**Prompt:**
Beginning with the first line, transcribe the entries below exactly through the line containing "Structure & Organization:**", inclusive.

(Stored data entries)

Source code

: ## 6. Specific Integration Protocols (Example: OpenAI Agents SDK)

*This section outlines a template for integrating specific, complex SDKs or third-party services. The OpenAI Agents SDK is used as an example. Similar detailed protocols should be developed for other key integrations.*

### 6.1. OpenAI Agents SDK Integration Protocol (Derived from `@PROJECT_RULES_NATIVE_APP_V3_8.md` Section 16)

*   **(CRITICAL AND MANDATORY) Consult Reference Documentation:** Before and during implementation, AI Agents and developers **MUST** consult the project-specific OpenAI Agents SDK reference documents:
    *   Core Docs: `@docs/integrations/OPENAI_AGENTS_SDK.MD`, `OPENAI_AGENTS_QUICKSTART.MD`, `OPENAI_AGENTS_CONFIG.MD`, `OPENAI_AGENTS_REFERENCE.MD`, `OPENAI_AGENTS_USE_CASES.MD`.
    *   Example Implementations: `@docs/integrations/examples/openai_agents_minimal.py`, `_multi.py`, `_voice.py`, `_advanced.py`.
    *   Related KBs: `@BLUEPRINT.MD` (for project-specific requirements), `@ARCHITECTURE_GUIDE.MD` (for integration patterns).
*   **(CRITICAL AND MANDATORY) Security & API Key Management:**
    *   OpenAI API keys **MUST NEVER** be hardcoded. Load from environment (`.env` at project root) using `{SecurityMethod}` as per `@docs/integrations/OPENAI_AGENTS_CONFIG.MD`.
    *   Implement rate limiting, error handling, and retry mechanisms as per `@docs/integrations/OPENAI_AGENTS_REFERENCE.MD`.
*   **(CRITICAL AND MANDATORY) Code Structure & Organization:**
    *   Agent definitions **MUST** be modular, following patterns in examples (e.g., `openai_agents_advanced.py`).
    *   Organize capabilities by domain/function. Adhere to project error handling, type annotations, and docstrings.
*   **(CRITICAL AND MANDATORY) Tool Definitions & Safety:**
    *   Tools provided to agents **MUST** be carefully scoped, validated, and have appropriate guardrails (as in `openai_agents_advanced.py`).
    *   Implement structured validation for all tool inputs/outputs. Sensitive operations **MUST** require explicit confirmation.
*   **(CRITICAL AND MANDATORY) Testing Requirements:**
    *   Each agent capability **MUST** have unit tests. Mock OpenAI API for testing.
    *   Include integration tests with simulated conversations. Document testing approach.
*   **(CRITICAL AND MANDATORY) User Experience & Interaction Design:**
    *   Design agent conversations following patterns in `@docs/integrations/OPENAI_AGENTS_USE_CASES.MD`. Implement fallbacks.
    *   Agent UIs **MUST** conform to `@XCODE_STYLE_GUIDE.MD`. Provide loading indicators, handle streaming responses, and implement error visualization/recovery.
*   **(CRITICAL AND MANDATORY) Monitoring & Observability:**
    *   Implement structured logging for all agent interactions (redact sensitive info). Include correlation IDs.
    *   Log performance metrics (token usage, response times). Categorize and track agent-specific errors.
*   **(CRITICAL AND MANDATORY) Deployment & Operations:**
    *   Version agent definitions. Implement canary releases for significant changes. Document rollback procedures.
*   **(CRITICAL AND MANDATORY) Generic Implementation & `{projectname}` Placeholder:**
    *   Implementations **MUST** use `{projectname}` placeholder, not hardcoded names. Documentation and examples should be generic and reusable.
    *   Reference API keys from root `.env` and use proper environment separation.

**Solution for this task:**
Source code

: ## 6. Specific Integration Protocols (Example: OpenAI Agents SDK)

*This section outlines a template for integrating specific, complex SDKs or third-party services. The OpenAI Agents SDK is used as an example. Similar detailed protocols should be developed for other key integrations.*

### 6.1. OpenAI Agents SDK Integration Protocol (Derived from `@PROJECT_RULES_NATIVE_APP_V3_8.md` Section 16)

*   **(CRITICAL AND MANDATORY) Consult Reference Documentation:** Before and during implementation, AI Agents and developers **MUST** consult the project-specific OpenAI Agents SDK reference documents:
    *   Core Docs: `@docs/integrations/OPENAI_AGENTS_SDK.MD`, `OPENAI_AGENTS_QUICKSTART.MD`, `OPENAI_AGENTS_CONFIG.MD`, `OPENAI_AGENTS_REFERENCE.MD`, `OPENAI_AGENTS_USE_CASES.MD`.
    *   Example Implementations: `@docs/integrations/examples/openai_agents_minimal.py`, `_multi.py`, `_voice.py`, `_advanced.py`.
    *   Related KBs: `@BLUEPRINT.MD` (for project-specific requirements), `@ARCHITECTURE_GUIDE.MD` (for integration patterns).
*   **(CRITICAL AND MANDATORY) Security & API Key Management:**
    *   OpenAI API keys **MUST NEVER** be hardcoded. Load from environment (`.env` at project root) using `{SecurityMethod}` as per `@docs/integrations/OPENAI_AGENTS_CONFIG.MD`.
    *   Implement rate limiting, error handling, and retry mechanisms as per `@docs/integrations/OPENAI_AGENTS_REFERENCE.MD`.
*   **(CRITICAL AND MANDATORY) Code Structure & Organization:**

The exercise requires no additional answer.